I ran with the other two runners until mile 24 where I started to take off. Although my chest hurt, my heart rate was actually starting to return to a normal level. I pushed the pace. There was no chance of salvaging this race at this point, however, I felt like I mentally needed that strong push to the finish.
Final Time: 4:17:29
Unlucky Marathon #13. My slowest road marathon discluding Big Sur (obviously a more difficult course) and Rockford where I was pacing James. I had even ran faster on the 2nd day when I ran back to back marathons at Kalamazoo. Demoralizing.
After talking to some of my coaches my action plan is to get a VO2 Max test to figure out what my true heart rate zones should be. Also some additional heart tests to rule out any serious issues.
In the weeks following this race I haven't had any other occurances of my heart rate spiking this high, even in 5ks when I am running 7:00/mile pace.
This race was a reminder that I am not invincible and maybe taking a grueling CFA exam the day before a marathon actually is a bad idea for your performance.
I'll keep pushing and moving forward.
Despite a terrible day I loved this course and it was one of my favorite marathons I have done behind Big Sur but probably tied with Wisconsin. I could see myself doing this race again.

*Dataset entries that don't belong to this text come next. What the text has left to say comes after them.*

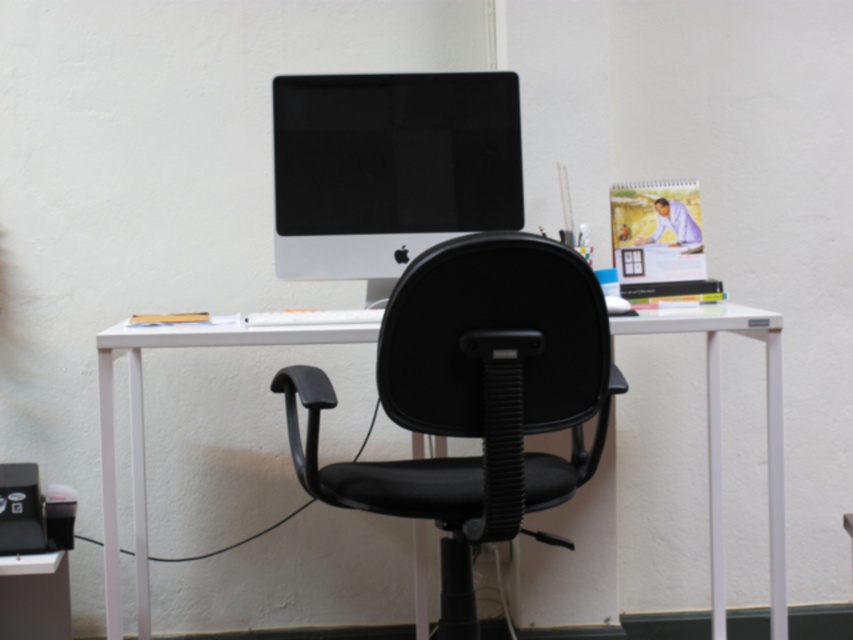
You are sitting in the black leather swivel chair at center and want to reach the sleek silver monitor at center. In which direction should you turn your body to face the monitor?

Since the black leather swivel chair at center is to the right of the sleek silver monitor at center, you should turn your body to the left to face the monitor.

You are sitting in the black leather swivel chair at center and want to reach the white plastic desk at center. How would you describe the position of the chair relative to the desk?

The black leather swivel chair at center is positioned over the white plastic desk at center, meaning it is directly above and resting on top of the desk.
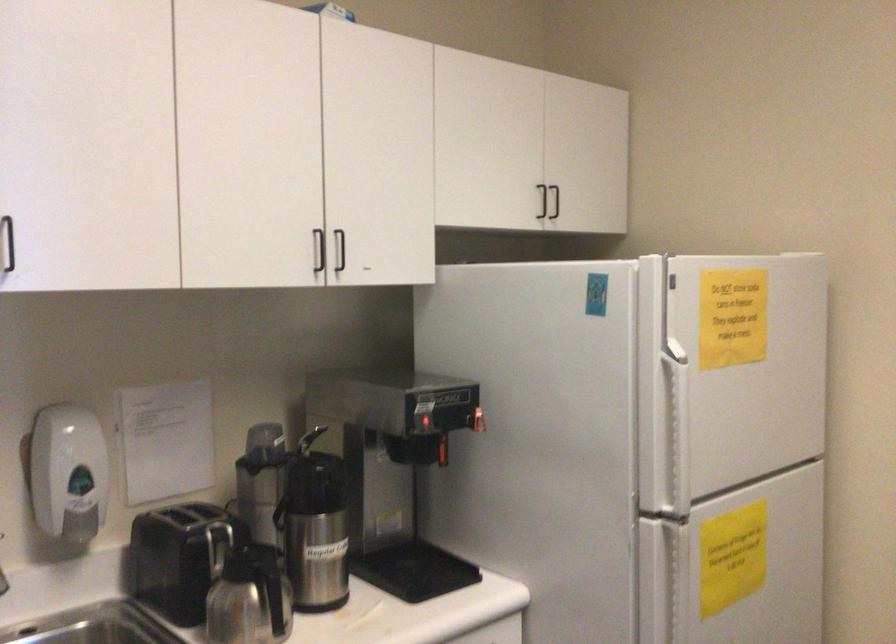
Locate an element on the screen. Image resolution: width=896 pixels, height=644 pixels. red dispenser lever is located at coordinates (442, 451).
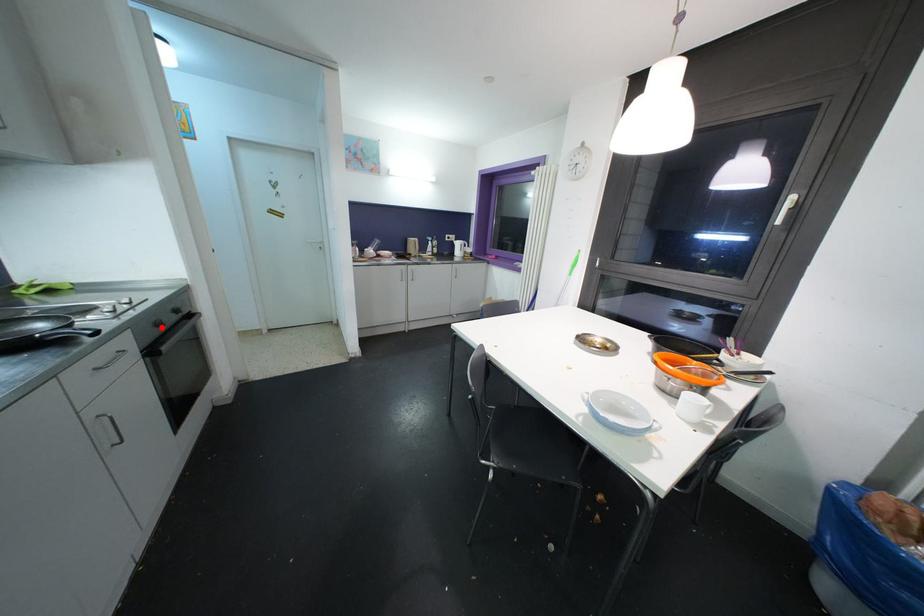
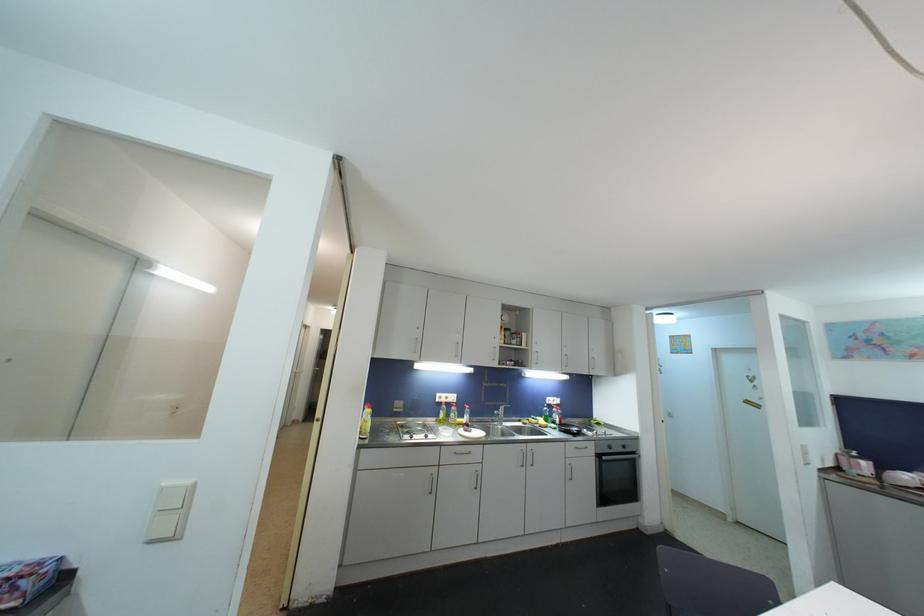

Why do the bibs for the Rock 'n' Roll races have to be giant? I had to fold mine over to fit on my shirt. Seemed like a waste of paper. I included the shirt from RnR Arizona which was my first marathon back in 2015. That was also the first year that they gave marathon finishers a free jacket. Let me just tell you that the quality of the finisher jacket has increased significantly from the first one I recieved. (Which I ended up donating because it was too impractical… mesh mixed with waterproof material was confusing. I never found the right weather to wear it in.)